Will Venture Capital Be The Next Trending Alt?

Michael Madden, Contributing Editor & Research Analyst, Wealth Solutions Report

Expert Discusses Current State of Venture Capital Investing, How It Can Benefit Individual Clients Of All Wealth Levels And The Steps Needed To Make That A Reality

Alternative investments have flourished in types and availability, reaching new tiers of investors over the years and accelerating rapidly as traditional portfolios struggled with the twin downturns in equities and bonds. However, one well-known category of alternative investment – venture capital (VC) – has remained the elusive domain of ultra-high net worth and institutional clients.

VC, which is a type of private equity that supports startups and small businesses that investors believe have long-term potential, maintains high minimum investment thresholds and is typically sold in regulatory structures that prevent many investors from participating.

For UNHW only?

Founded by CEO Steven Weinstein in 2019, Seismic Capital seeks to bring VC investments to all wealth levels of individual investors, including non-accredited investors through SEC registered offerings, as well as pension funds, institutions and family offices.

We caught up with Weinstein to understand the current status of VC investing and how that may change, including accessibility for a broader range of advisors’ clients.

Steven Weinstein, CEO, Seismic Capital

WSR: Which clients typically have access to VC investments, and who does not? How can VC investments be made available to those who do not currently have it? What is needed to make that happen?

Weinstein: VC, one of the best performing asset classes of the past 25 years, has generally been off limits to all but the wealthiest investors. Most VC firms are formed as funds, and funds typically have limits on how many investors they can have. Typically, the maximum is 100.

The math then dictates that raising large amounts of capital has to be limited to big investors – in some cases, the minimum investment is $1 million or more.

Beyond that, typical VC funds are structured such that investors have to keep money available on the sidelines for capital calls.

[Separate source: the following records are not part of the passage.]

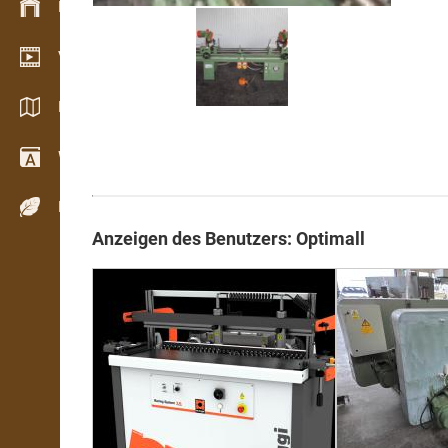
Bestandsmanagement
Video Showroom
Kataloge / Broschüren
Wörterbuch
Holzarten
Anzeigen des Benutzers: Optimall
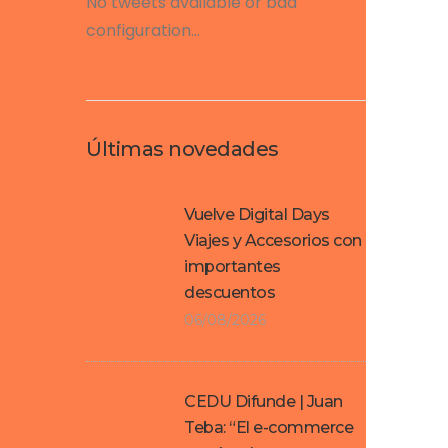
No tweets available or bad
configuration...
Últimas novedades
Vuelve Digital Days
Viajes y Accesorios con
importantes
descuentos
06/08/2026
CEDU Difunde | Juan
Teba: “El e-commerce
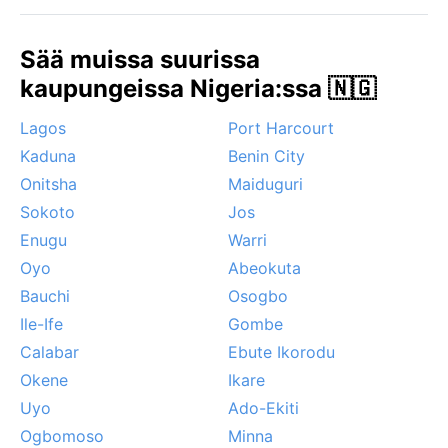
helmikuun välinen jakso, jolloin lämpö on siedettävintä
ja sateet ovat jo väistyneet. Huomattavin sääilmiö on
Sää muissa suurissa
harmattan, joka puhaltaa joulukuusta helmikuuhun
Saharan suunnalta. Tämä kuiva, pölyinen pasaatituuli
kaupungeissa Nigeria:ssa 🇳🇬
heikentää näkyvyyttä ja tuo mukanaan hienoa
Lagos
Port Harcourt
hiekkaa, mikä voi tuntua epämukavalta, mutta on silti
osa paikallista kokemusta. Hurrikaaneja,
Kaduna
Benin City
monsuunisateita tai lunta ei esiinny – Katsinan sää on
Onitsha
Maiduguri
ennen kaikkea äärimmäisen aurinkoista ja
Sokoto
Jos
ennustettavaa.
Enugu
Warri
Oyo
Abeokuta
Bauchi
Osogbo
Ile-Ife
Gombe
Calabar
Ebute Ikorodu
Okene
Ikare
Uyo
Ado-Ekiti
Ogbomoso
Minna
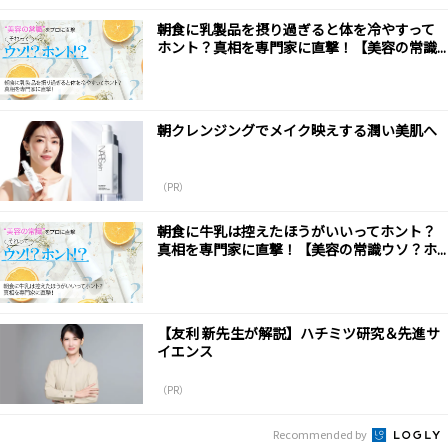
朝食に乳製品を摂り過ぎると体を冷やすって
ホント？真相を専門家に直撃！【美容の常識...
朝クレンジングでメイク映えする潤い美肌へ
（PR）
朝食に牛乳は控えたほうがいいってホント？
真相を専門家に直撃！【美容の常識ウソ？ホ...
【友利 新先生が解説】ハチミツ研究＆先進サ
イエンス
（PR）
Recommended by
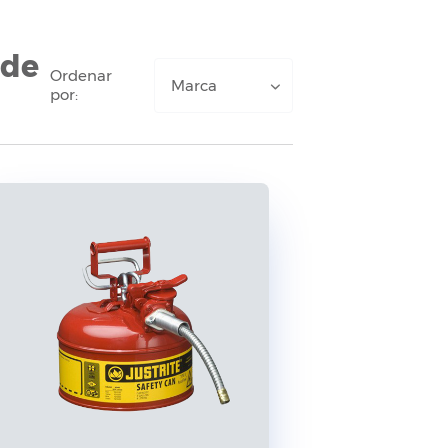
 de
Ordenar
Marca
por:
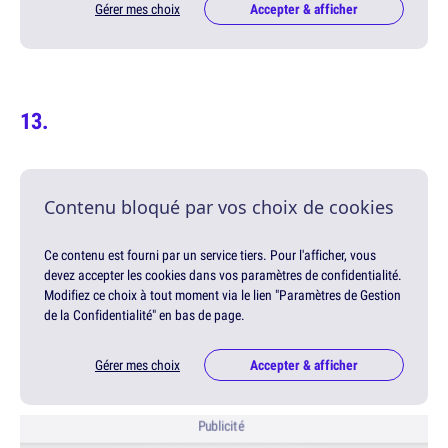
Gérer mes choix
Accepter & afficher
Contenu bloqué par vos choix de cookies
Ce contenu est fourni par un service tiers. Pour l'afficher, vous
devez accepter les cookies dans vos paramètres de confidentialité.
Modifiez ce choix à tout moment via le lien "Paramètres de Gestion
de la Confidentialité" en bas de page.
Gérer mes choix
Accepter & afficher
Publicité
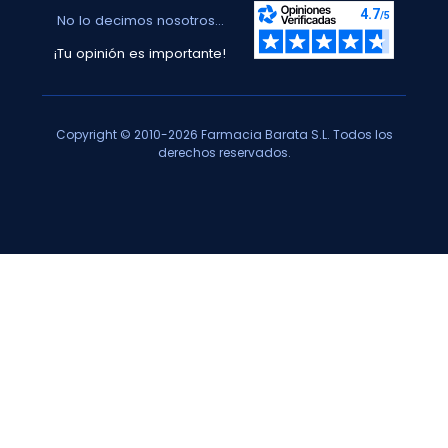
No lo decimos nosotros...
¡Tu opinión es importante!
Copyright © 2010-2026 Farmacia Barata S.L. Todos los
derechos reservados.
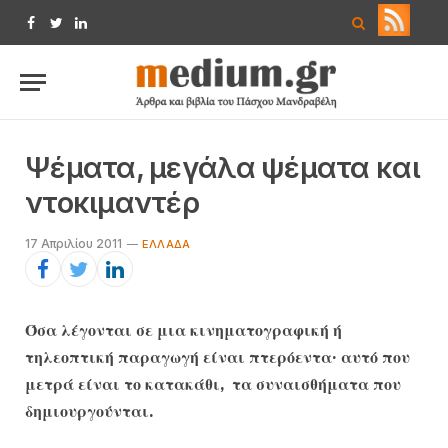
Facebook
Twitter
LinkedIn
Ψέματα, μεγάλα ψέματα και
ντοκιμαντέρ
17 Απριλίου 2011
EΛΛΆΔΑ
Όσα λέγονται σε μια κινηματογραφική ή
τηλεοπτική παραγωγή είναι πτερόεντα· αυτό που
μετρά είναι το κατακάθι, τα συναισθήματα που
δημιουργούνται.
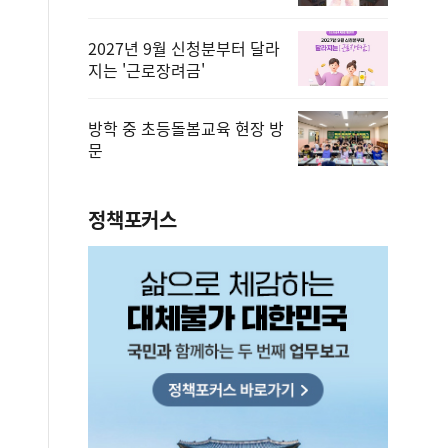
2027년 9월 신청분부터 달라
지는 '근로장려금'
방학 중 초등돌봄교육 현장 방
문
정책포커스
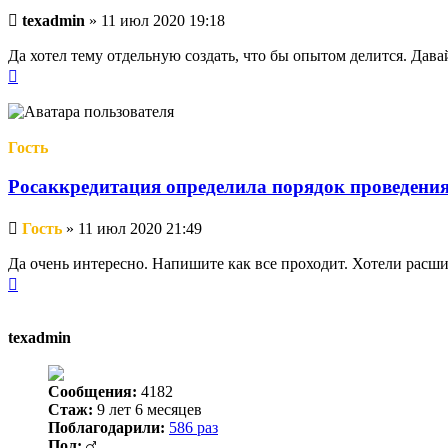
Непрочитанное
texadmin
»
11 июл 2020 19:18
сообщение
Да хотел тему отдельную создать, что бы опытом делится. Дава
Вернуться
к
началу
Гость
Росаккредитация определила порядок проведени
Непрочитанное
Гость
»
11 июл 2020 21:49
сообщение
Да очень интересно. Напишите как все проходит. Хотели расши
Вернуться
к
началу
texadmin
Сообщения:
4182
Стаж:
9 лет 6 месяцев
Поблагодарили:
586 раз
Пол:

By not taking the full investor commitment upfront, VC funds can juice their returns, and managers of VC firms can improve their own personal finances by charging fees for asset management, closing transactions and bringing in investors.

Eliminate fees

Firms should endeavor to reduce minimum investment thresholds, eliminate capital calls and discontinue fees, as well as take advantage of tax structures such as the Qualified Small Business Stock rules. Our firm is engaged in creating these solutions, including investing minimums as low as $1,000, no capital calls, no fees and a holding company structure designed to produce capital gains tax savings.

WSR: How does VC increase portfolio diversification in ways that other investments do not?

Weinstein: By adding VC to a portfolio, an investor is increasing diversification into the highest performing of all asset classes. Until now, just about all other asset classes have been available in one form or another to just about all investors, but VC has not. Instead, VC has been reserved for high net worth investors and institutions, and often is not even listed on a typical brokerage firm’s custody platform.

This must change, and VC should be listed on custody platforms accessible to traditional brokers. Our firm has begun working to obtain listing on custody platforms so it can be accessed through traditional brokers.

WSR: What are the pros and cons for advisors’ clients of investing in VC, and which clients are the right fit, or not the right fit, for VC investments?

Weinstein: Even though the performance returns of VC have been high, the associated minimums that sometimes top $1 million or more have caused investors and investment managers to view the asset as a high-stakes bet.

With a low threshold, it’s now possible for an investor with a small investment to test the waters. When the entry ticket is $1 million of hard-earned capital, it’s a different weighting – toward the downside – in the risk-reward curve than when the upside potential is so great versus the small risk of loss. Given this, advisors can now feel more comfortable discussing this asset class with all types of clients from any wealth background.